While there is no question that zombies are finally getting the critical attention they deserve, and I don’t think it can quite be said that the zombie wave has crested (it’s close, but not quite there yet), I can’t help but feel that academia might have shambled up to the farmhouse a little late on this. Not too late, by any means, but late enough to matter. This sweet new blog, for example. I’ve always been interested in the progression of academically sanctioned forms of
This is what the "academic establishment"
looks like in my brain

“literature,” and wanted to use this platform to explore that issue a bit. Take novels: initially, they were very much frowned upon by the academic establishment, deemed low entertainment for idle minds. Eventually, though, novels gained such widespread acceptance, even prominence, that they now dominate the (mostly theoretical) Western canon. There was a similar trajectory for film, though it has yet to quite attain the novel’s revered status, and television (the best of it) and comic books (call them graphic novels, if you want to; they’re comic books, and that’s okay) are not far behind. My assumption, is that video games too will one day make this leap. No matter how much they kick and scream about it, sooner or later, serious scholars will have to acknowledge that video games are an increasingly important aspect of how our culture tells itself stories. And then, sometime in the future, after video games start having their choice-driven, non-linear, narrative structures analyzed and parsed in college classrooms, maybe, blogs might start being treated as though they have lasting cultural and artistic merit. Of course, maybe I’m wrong and someone like Gregory Cowles is correct when he says that even the best blogs are “too topical and too fleeting to count as literature.” 

I mean, I'm not wrong. But maybe... 

Nah, blogs will be literature one day. The same way the Grasmere and Alfoxden Journals are considered literature now (they sound kind of bloggish to me). Though, to be clear, I don’t mean to imply that all blogs have artistic merit. Or all TV shows, comic books, films, or novels either, for that matter. There’s quite a lot of rubbish out there. But that’s always been true. We don’t read or teach every shitty sonnet that was written at the turn of the 17th century; we focus on Shakepeare and Spenser, because they wrote the good ones.


I’m not so much worried about whether or not the academy will start paying critical attention to blogs and video games.
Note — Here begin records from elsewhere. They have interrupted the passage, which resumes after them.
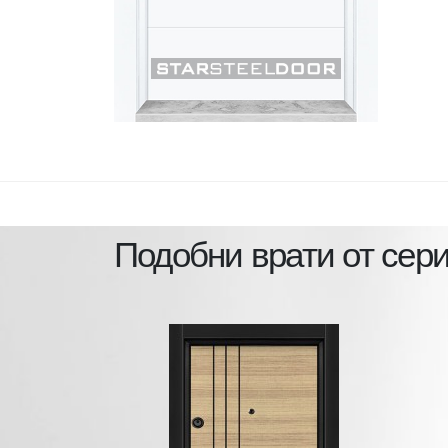
Подобни врати от сер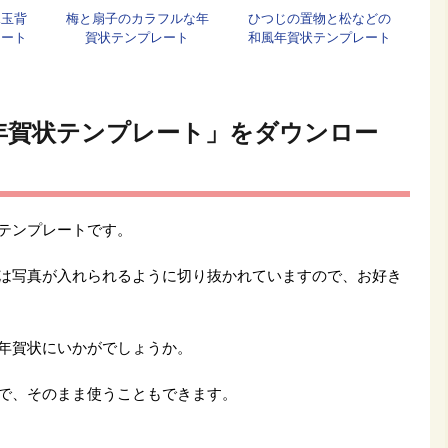
水玉背
梅と扇子のカラフルな年
ひつじの置物と松などの
レート
賀状テンプレート
和風年賀状テンプレート
年賀状テンプレート」をダウンロー
テンプレートです。
は写真が入れられるように切り抜かれていますので、お好き
年賀状にいかがでしょうか。
で、そのまま使うこともできます。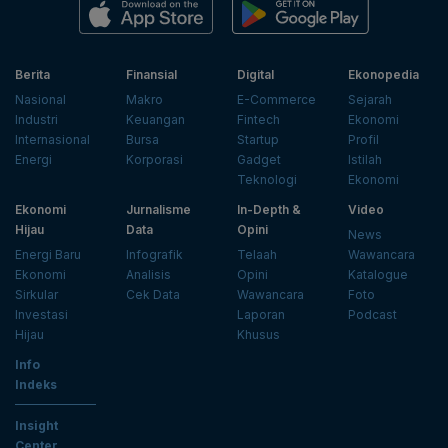
Berita
Finansial
Digital
Ekonopedia
Nasional
Makro
E-Commerce
Sejarah
Industri
Keuangan
Fintech
Ekonomi
Internasional
Bursa
Startup
Profil
Energi
Korporasi
Gadget
Istilah
Teknologi
Ekonomi
Ekonomi
Jurnalisme
In-Depth &
Video
Hijau
Data
Opini
News
Energi Baru
Infografik
Telaah
Wawancara
Ekonomi
Analisis
Opini
Katalogue
Sirkular
Cek Data
Wawancara
Foto
Investasi
Laporan
Podcast
Hijau
Khusus
Info
Indeks
Insight
Center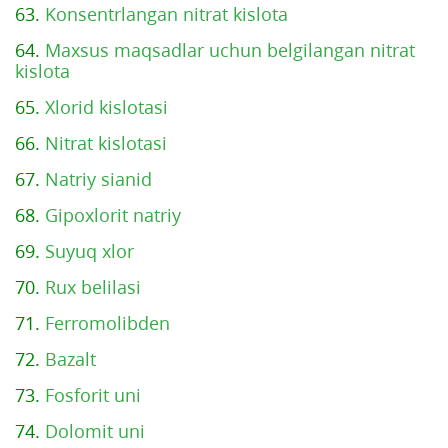
63.
Konsentrlangan nitrat kislota
64.
Maxsus maqsadlar uchun belgilangan nitrat
kislota
65.
Xlorid kislotasi
66.
Nitrat kislotasi
67.
Natriy sianid
68.
Gipoxlorit natriy
69.
Suyuq xlor
70.
Rux belilasi
71.
Ferromolibden
72.
Bazalt
73.
Fosforit uni
74.
Dolomit uni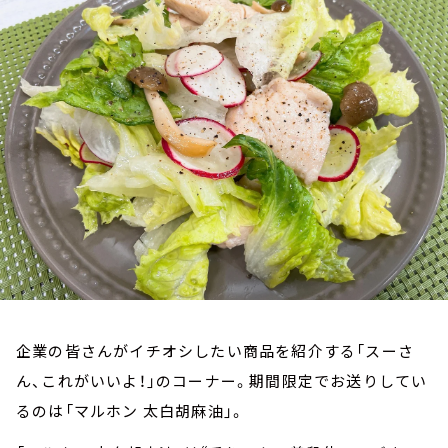
お知らせ
イベント・グッズ
YouTube
会社情報
企業の皆さんがイチオシしたい商品を紹介する「スーさ
ん、これがいいよ！」のコーナー。期間限定でお送りしてい
るのは「マルホン 太白胡麻油」。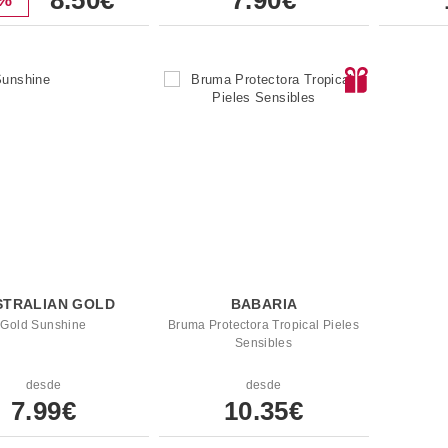
8.50€
7.90€
8%
STRALIAN GOLD
BABARIA
Gold Sunshine
Bruma Protectora Tropical Pieles
Sensibles
desde
desde
7.99€
10.35€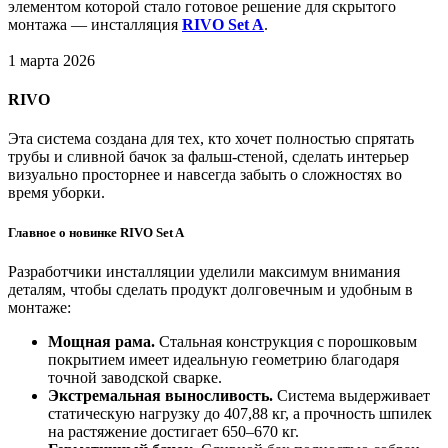
элементом которой стало готовое решение для скрытого
монтажа — инсталляция
RIVO Set A
.
1 марта 2026
RIVO
Эта система создана для тех, кто хочет полностью спрятать
трубы и сливной бачок за фальш-стеной, сделать интерьер
визуально просторнее и навсегда забыть о сложностях во
время уборки.
Главное о новинке RIVO Set A
Разработчики инсталляции уделили максимум внимания
деталям, чтобы сделать продукт долговечным и удобным в
монтаже:
Мощная рама.
Стальная конструкция с порошковым
покрытием имеет идеальную геометрию благодаря
точной заводской сварке.
Экстремальная выносливость.
Система выдерживает
статическую нагрузку до 407,88 кг, а прочность шпилек
на растяжение достигает 650–670 кг.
It’ll happen. It has to. But to return to my original point (kinda), why do we, as a discipline, have to wait? As I’ve been looking for interesting zombie blogs to explore and/or analyze as part of my own project, I’ve noticed that many, though not all, of the most intriguing zombie blogs are no longer being maintained. I can still read their posts, of course, and provide commentary on them, but I’ve missed the opportunity to observe them and interact with them while they were active. Which is comforting in a way, because it's what I'm used to. But it's also a lot less fun, don't you think? Is there something about literary studies that makes it tend more towards archaeology than anthropology? Why are we so much more interested in poking the skeletal remains than the dynamic body? Thoughts?